- How do I cite a book if I only have the ISBN?
- Paste it into the tool above with auto-fill set to ISBN: the title, authors, publisher, and year load from Open Library's record for that exact edition, and the citation formats in APA, MLA, Chicago, or Harvard. Verify the year and edition against the book itself before submitting.
- Does it take ISBN-10 and ISBN-13?
- Both, with or without hyphens. They're the same identifier in two encodings — ISBN-13 adds the 978 (or 979) prefix. Books published after 2007 show ISBN-13; older books may only show ISBN-10.
- Does the citation itself include the ISBN?
- No — none of the major styles (APA, MLA, Chicago, Harvard) include ISBNs in citations. The ISBN is the lookup key that fetches accurate data; the formatted citation contains the standard elements: author, year, title, publisher (and place, for Chicago).

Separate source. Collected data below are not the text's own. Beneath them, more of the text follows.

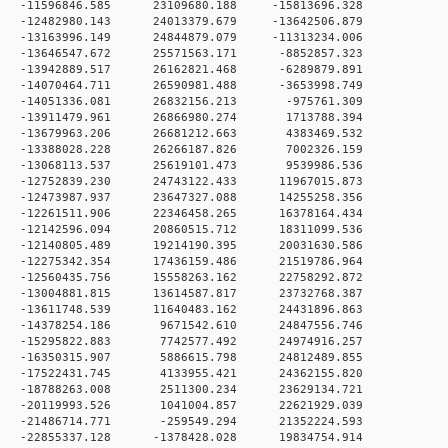
 0 -11596846.585 23109680.188 -15813696.328
 0 -12482980.143 24013379.679 -13642506.879
 0 -13163996.149 24844879.079 -11313234.006
 0 -13646547.672 25571563.171 -8852857.323
 0 -13942889.517 26162821.468 -6289879.891
 0 -14070464.711 26590981.488 -3653998.749
 0 -14051336.081 26832156.213 -975761.309
 0 -13911479.961 26866980.274 1713788.394
 0 -13679963.206 26681212.663 4383469.532
 0 -13388028.228 26266187.826 7002326.159
 0 -13068113.537 25619101.473 9539986.536
 0 -12752839.230 24743122.433 11967015.873
 0 -12473987.937 23647327.088 14255258.356
 0 -12261511.906 22346458.265 16378164.434
 0 -12142596.094 20860515.712 18311099.536
 0 -12140805.489 19214190.395 20031630.586
 0 -12275342.354 17436159.486 21519786.964
 0 -12560435.756 15558263.162 22758292.872
 0 -13004881.815 13614587.817 23732768.387
 0 -13611748.539 11640483.162 24431896.863
 0 -14378254.186 9671542.610 24847556.746
 0 -15295822.883 7742577.492 24974916.257
 0 -16350315.907 5886615.798 24812489.855
 0 -17522431.745 4133955.421 24362155.820
 0 -18788263.008 2511300.234 23629134.721
 0 -20119993.526 1041004.857 22621929.039
 0 -21486714.771 -259549.294 21352224.593
 0 -22855337.128 -1378428.028 19834754.914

- The ISBN wasn't found — what now?
- Very new titles, some regional publishers, and certain ebook ISBNs are missing from Open Library. Enter the fields manually in the same tool (they're all editable) — the copyright page has everything a citation needs. Double-check the ISBN for typos first; one digit off means a different or nonexistent book.
- Which edition's ISBN should I cite for an ebook?
- Cite the version you read. If you read the Kindle/EPUB edition, use its ISBN if it has one; where the ebook lacks its own ISBN, most styles accept citing the print edition with a format note. Page-number references are the real issue — APA lets you cite chapter/section markers when fixed pages don't exist.